Description of the task: From the line with "Table 3. Predicted" through the line with "Figure 8. The", inclusive, return each line of the data below exactly and leave the rest out.
Start of Extracted records
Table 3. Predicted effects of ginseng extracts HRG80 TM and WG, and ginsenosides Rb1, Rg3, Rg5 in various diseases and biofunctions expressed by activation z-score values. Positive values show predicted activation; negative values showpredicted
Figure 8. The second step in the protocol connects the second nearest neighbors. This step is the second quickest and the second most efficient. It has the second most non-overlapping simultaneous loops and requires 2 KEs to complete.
End of Extracted records
Start of Extracted records
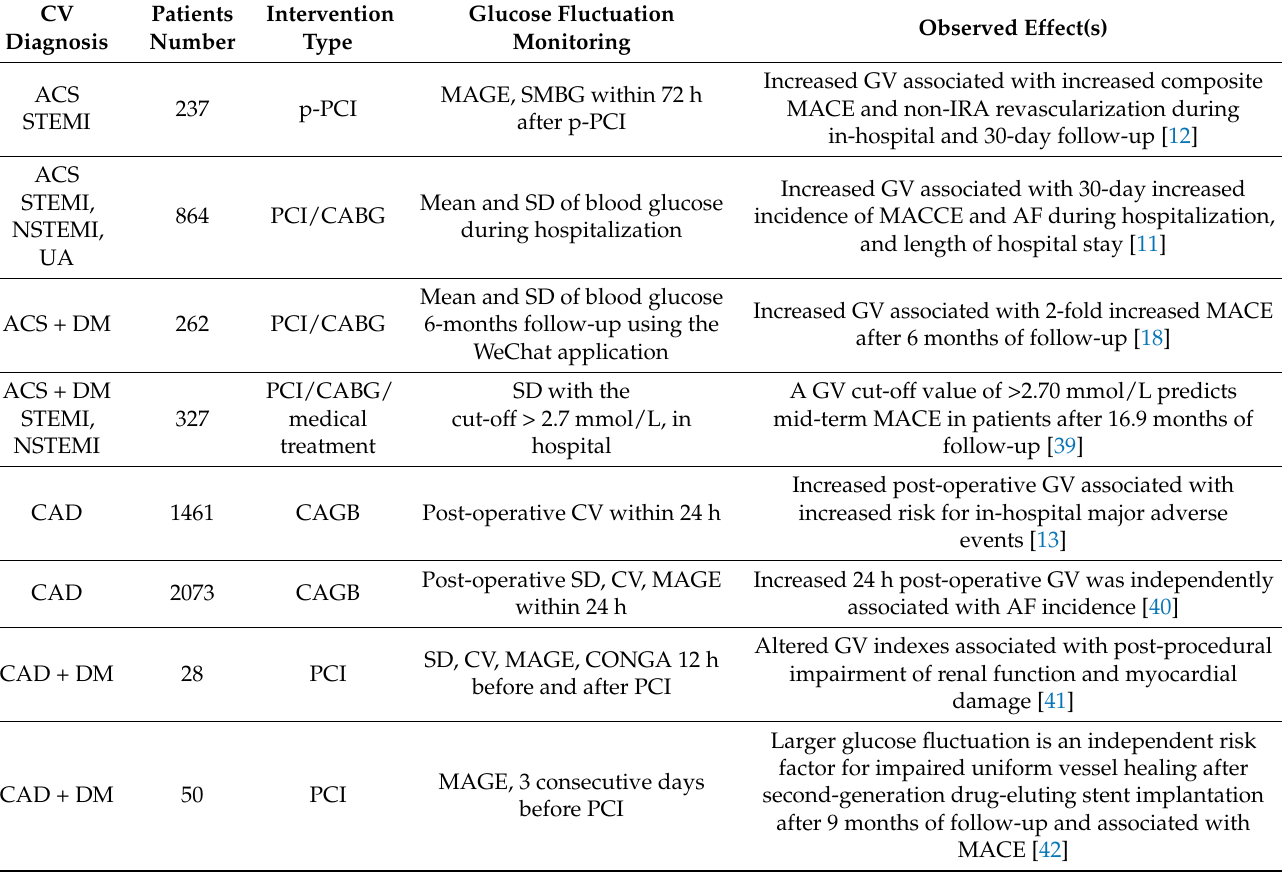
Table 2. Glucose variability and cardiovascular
End of Extracted records
Output below:
Table 3. Predicted effects of ginseng extracts HRG80 TM and WG, and ginsenosides Rb1, Rg3, Rg5 in various diseases and biofunctions expressed by activation z-score values. Positive values show predicted activation; negative values showpredicted
Figure 8. The second step in the protocol connects the second nearest neighbors. This step is the second quickest and the second most efficient. It has the second most non-overlapping simultaneous loops and requires 2 KEs to complete.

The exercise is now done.